Por exemplo, em Mali, Uganda e Tanzânia, os pecuaristas usam o EMA, um aplicativo para baixar em seus telefones celulares informação sobre doenças animais registradas no campo. Os dados são enviados em tempo real ao sistema Mundial de Informação sobre Enfermidades Animais (Empres-i), na FAO, de onde é compartilhado em escalas nacional, regional e global, o que facilita a análise oportuna para oferecer uma resposta rápida às enfermidades desde seu início.
Em Uganda, nos últimos anos, o sistema de vigilância mais que dobrou o número de enfermidades denunciadas no Centro Nacional de Epidemiologia e Diagnóstico de Enfermidades Animais, o que representa o alerta que necessitam os produtores de animais e agricultores para responderem melhor aos focos de doenças. As ferramentas móveis também foram desenvolvidas para supervisionar a ferrugem do trigo, uma doença causada por fungo que destrói os cultivos saudáveis, o que permitiu aos funcionários de extensão e às instituições de pesquisa trocarem informação de forma regular sobre sua ocorrência.

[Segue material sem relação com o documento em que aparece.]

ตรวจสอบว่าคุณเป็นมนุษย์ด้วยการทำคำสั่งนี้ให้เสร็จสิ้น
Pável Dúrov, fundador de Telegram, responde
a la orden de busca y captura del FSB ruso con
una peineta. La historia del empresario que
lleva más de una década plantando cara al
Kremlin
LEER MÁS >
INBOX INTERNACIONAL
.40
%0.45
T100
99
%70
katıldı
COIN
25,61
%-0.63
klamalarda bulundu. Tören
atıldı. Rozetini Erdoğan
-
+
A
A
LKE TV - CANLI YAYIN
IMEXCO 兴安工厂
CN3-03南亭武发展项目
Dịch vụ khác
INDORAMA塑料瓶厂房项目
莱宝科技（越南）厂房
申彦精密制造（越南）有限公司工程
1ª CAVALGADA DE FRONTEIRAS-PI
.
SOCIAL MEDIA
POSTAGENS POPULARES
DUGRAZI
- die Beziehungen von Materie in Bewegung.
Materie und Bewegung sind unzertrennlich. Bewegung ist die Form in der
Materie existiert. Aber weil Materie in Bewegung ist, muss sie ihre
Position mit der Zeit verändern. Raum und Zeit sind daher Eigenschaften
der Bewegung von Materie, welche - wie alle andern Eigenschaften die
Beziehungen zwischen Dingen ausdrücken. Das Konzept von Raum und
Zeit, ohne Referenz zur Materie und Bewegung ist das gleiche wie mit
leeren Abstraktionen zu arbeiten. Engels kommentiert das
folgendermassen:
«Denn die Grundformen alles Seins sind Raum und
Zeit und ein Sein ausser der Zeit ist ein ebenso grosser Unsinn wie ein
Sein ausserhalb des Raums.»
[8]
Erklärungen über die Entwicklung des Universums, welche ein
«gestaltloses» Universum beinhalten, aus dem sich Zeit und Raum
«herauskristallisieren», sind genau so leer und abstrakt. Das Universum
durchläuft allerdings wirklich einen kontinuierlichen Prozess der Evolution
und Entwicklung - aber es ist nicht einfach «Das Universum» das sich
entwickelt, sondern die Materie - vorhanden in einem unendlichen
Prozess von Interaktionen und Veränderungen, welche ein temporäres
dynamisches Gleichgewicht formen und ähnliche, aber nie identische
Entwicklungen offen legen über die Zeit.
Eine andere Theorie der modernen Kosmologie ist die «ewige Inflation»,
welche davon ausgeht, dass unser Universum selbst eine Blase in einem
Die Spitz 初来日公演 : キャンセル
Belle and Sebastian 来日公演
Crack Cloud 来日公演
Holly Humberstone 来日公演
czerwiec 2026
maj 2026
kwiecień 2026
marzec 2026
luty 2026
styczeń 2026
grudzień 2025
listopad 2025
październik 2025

“O gafanhoto do deserto, a praga migratória mais perigosa, costuma colocar em risco o fornecimento de alimentos na África e na Ásia, pois um enxame de 40 milhões de gafanhotos é capaz de comer a mesma quantidade de alimentos que 35 mil pessoas”, adverte a FAO. Graças ao sistema eLocust3, foi melhorada a vigilância do gafanhoto, e agora é usado nos 19 países mais vulneráveis a essa praga.
O Marco de Gestão de Crises da Cadeia Alimentar, da FAO, publica uma vez por mês um novo informativo para ajudar os países membros e diversas instituições a enfrentarem as ameaças transfronteiriças, além de um boletim trimestral de alertas. A informação e a interconexão estão aí. Resta saber se os governos e as grandes corporações do setor da alimentação e agricultura reagem às pragas e a outros males, e quando.